### Work to be completed
In the entries below, find the line with "M828 531 841 547 830 556 817 540Z" and the line with "M649 629 665 641 656 652 641 640Z"; give again those lines and every line between them, exactly.

[[ Records provided, beginning ]]

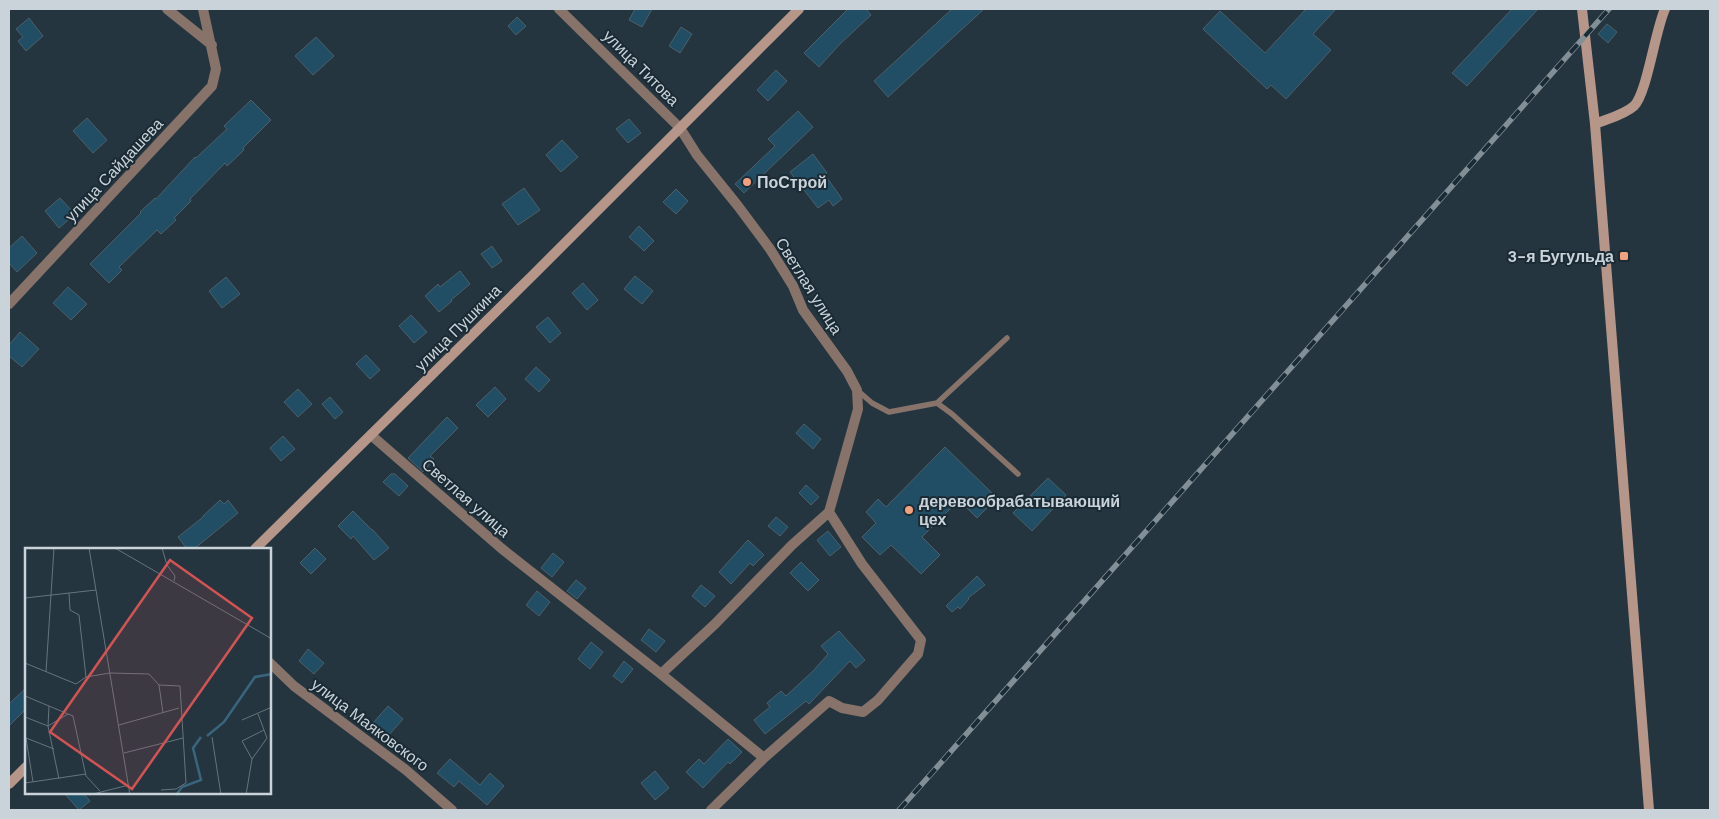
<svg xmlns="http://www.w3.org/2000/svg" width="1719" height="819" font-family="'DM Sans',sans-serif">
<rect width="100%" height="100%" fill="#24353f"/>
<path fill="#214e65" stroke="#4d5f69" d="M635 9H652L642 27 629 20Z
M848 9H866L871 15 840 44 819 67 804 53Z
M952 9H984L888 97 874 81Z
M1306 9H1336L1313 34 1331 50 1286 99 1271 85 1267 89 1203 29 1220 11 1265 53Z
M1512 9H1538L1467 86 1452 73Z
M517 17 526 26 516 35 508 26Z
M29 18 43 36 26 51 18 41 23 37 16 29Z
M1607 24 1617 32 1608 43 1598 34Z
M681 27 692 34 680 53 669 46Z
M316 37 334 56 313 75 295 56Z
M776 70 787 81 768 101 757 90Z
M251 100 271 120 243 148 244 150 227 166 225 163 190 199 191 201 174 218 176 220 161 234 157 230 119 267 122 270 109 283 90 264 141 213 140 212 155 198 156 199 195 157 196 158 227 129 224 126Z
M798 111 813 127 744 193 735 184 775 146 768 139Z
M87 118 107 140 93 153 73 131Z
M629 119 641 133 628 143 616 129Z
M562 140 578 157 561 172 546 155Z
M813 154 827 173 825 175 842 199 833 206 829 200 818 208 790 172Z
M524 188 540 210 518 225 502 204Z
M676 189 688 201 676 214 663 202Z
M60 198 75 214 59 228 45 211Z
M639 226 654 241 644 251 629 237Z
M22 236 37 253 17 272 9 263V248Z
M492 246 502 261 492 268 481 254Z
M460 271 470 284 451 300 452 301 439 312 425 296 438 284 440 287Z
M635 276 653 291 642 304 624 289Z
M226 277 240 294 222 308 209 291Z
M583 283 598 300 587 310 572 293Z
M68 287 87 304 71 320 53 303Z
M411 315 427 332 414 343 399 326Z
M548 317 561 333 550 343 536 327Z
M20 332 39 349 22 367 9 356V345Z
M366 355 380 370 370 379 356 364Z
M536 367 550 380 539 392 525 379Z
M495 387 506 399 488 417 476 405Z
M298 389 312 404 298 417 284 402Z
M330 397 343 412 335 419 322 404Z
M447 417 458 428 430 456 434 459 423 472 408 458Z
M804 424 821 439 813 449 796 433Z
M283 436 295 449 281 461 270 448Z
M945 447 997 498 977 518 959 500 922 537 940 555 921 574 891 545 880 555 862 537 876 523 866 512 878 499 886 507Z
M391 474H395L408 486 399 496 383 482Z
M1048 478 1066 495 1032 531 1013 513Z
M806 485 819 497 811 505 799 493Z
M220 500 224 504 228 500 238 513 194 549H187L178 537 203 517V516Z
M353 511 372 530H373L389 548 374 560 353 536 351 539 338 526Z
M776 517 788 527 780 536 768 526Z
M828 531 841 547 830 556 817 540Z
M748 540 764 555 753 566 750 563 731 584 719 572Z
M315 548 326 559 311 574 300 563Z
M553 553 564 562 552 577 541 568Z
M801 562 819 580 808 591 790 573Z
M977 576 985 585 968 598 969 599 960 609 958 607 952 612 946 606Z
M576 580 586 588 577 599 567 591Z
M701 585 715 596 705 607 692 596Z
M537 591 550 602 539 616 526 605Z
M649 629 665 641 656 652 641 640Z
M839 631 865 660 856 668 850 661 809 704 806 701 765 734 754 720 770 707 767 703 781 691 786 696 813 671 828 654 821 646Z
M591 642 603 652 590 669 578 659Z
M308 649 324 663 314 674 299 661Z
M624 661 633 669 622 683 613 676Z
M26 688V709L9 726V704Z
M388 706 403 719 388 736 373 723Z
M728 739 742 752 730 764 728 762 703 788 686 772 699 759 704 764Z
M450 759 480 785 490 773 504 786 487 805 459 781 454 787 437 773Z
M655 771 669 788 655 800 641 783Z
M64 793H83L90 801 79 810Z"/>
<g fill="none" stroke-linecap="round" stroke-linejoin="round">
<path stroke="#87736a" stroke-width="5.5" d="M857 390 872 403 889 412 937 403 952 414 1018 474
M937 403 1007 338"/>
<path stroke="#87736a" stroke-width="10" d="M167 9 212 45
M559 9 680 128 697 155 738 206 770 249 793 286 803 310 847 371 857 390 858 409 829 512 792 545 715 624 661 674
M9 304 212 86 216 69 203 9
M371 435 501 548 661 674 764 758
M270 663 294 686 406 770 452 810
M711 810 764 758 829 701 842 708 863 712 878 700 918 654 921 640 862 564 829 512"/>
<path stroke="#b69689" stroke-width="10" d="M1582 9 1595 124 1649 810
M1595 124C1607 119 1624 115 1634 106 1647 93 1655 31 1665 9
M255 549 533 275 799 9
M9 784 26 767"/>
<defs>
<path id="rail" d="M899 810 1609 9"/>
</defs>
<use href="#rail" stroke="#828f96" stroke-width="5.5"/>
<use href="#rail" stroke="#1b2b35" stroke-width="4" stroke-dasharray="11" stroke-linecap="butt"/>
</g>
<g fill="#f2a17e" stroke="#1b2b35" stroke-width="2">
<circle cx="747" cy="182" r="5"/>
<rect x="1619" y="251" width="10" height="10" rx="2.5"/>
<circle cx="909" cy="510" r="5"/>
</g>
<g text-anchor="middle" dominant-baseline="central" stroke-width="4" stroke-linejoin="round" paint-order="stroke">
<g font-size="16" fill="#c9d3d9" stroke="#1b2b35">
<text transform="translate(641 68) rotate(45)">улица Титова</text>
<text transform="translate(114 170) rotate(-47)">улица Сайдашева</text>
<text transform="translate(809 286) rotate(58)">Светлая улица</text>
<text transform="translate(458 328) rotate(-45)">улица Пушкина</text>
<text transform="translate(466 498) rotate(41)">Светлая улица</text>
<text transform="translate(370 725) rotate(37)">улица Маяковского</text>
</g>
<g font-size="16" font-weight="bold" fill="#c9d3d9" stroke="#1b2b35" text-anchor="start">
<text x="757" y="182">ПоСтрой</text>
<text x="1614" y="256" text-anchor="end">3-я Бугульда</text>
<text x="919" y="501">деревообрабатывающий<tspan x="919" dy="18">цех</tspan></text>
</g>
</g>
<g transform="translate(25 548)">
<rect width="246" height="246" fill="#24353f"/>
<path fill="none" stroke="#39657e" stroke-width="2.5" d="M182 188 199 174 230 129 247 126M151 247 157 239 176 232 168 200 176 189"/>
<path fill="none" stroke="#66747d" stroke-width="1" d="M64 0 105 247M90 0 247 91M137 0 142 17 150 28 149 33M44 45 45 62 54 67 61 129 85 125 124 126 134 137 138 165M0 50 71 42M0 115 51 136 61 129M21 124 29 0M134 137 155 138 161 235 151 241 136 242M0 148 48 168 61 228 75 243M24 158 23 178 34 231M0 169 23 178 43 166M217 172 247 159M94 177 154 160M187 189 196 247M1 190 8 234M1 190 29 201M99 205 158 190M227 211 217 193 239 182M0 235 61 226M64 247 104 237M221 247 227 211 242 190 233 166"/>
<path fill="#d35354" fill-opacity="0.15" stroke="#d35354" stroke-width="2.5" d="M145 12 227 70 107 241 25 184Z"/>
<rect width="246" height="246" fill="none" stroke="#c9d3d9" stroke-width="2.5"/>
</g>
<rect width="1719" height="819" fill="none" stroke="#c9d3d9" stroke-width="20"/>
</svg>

[[ Records provided, end ]]

### Answer area
M828 531 841 547 830 556 817 540Z
M748 540 764 555 753 566 750 563 731 584 719 572Z
M315 548 326 559 311 574 300 563Z
M553 553 564 562 552 577 541 568Z
M801 562 819 580 808 591 790 573Z
M977 576 985 585 968 598 969 599 960 609 958 607 952 612 946 606Z
M576 580 586 588 577 599 567 591Z
M701 585 715 596 705 607 692 596Z
M537 591 550 602 539 616 526 605Z
M649 629 665 641 656 652 641 640Z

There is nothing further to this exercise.